___ READING TEXT ___

I had dinner with Geoffrey Hinton and Yoshua Bengio a few weeks back, and I left full of ideas – and wine, also. Now I’m fitting a massive model for early and intermediate visual areas which involves major spiffiness and about 100 hours of data (!).
Stochastic gradient descent is one optimization algorithm which can scale to giant datasets. Here’s a slideshow on the subject by Leon Bottou. The key slide is #37: how to choose the learning rate:
Turns out the learning rate does not change with the sample size, so it’s possible at any epoch to choose a learning rate based on a small subsample of the data. And just like that, you’ve just eliminated a hyperparameter in the optimization. Very nice!
Also of note: this old school paper by Yann LeCun on neural net training tips and tricks.
you can have a adaptive learning rate as in “Cai, Xun, Kanishka Tyagi, and Michael T. Manry. “Training multilayer perceptron by using optimal input normalization.” Fuzzy Systems (FUZZ), 2011 IEEE International Conference on. IEEE, 2011.”
it works way better than heuristic.
Btw, Yoshua Bengio has a more recent ‘tricks-of-the-trade’ type of report on arxiv, “Practical recommendations for gradient-based training of deep architectures” (http://arxiv.org/abs/1206.5533)
I love this trick!

___

> **JOB ITEM A**
Quote the post on stochastic gradient descent from "it works way" to "love this trick!".
> **JOB ITEM B**
For each statement, indicate whether the post on stochastic gradient descent agrees with it, answering yes or no and quoting the deciding words: (i) the learning rate changes with the sample size; (ii) the key slide in Leon Bottou's slideshow is #37; (iii) the model being fitted involves about 100 hours of data.
The listing after the post on stochastic gradient descent is separate material.

___ PROVIDED DATA ___

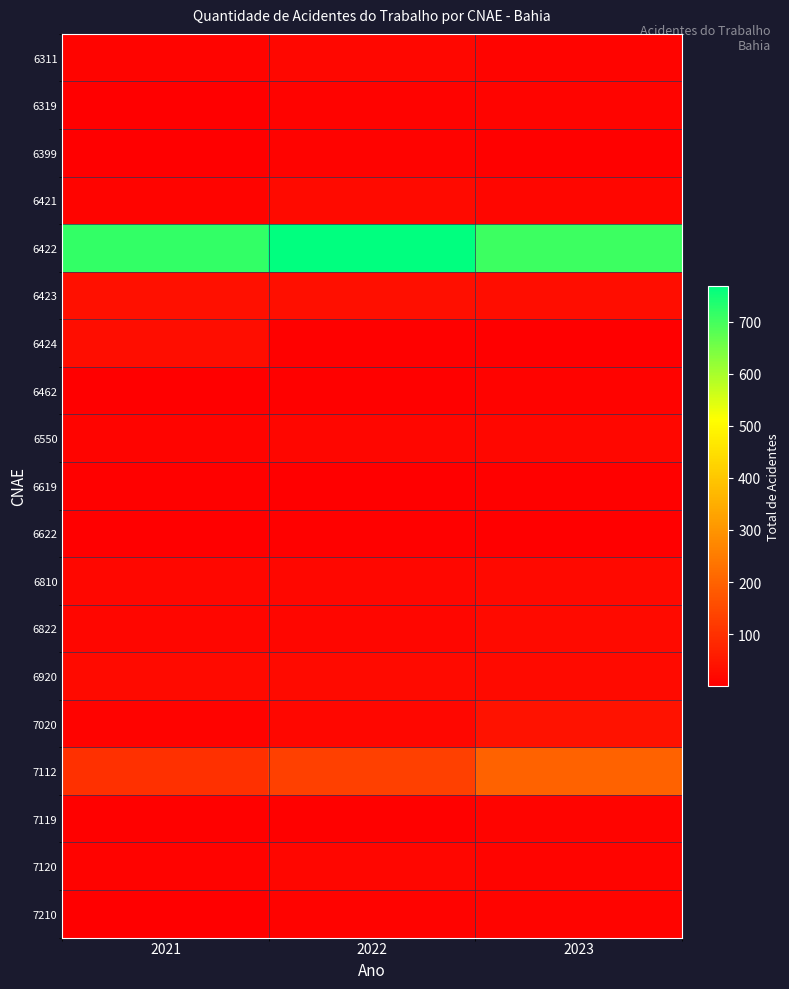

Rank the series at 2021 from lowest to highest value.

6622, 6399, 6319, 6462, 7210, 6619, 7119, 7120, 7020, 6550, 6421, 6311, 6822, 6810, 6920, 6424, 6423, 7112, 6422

___

> **WRITTEN REPLY A**
it works way better than heuristic.
Btw, Yoshua Bengio has a more recent ‘tricks-of-the-trade’ type of report on arxiv, “Practical recommendations for gradient-based training of deep architectures” (http://arxiv.org/abs/1206.5533)
I love this trick!

> **WRITTEN REPLY B**
(i) No: "Turns out the learning rate does not change with the sample size"
(ii) Yes: "The key slide is #37"
(iii) Yes: "about 100 hours of data (!)"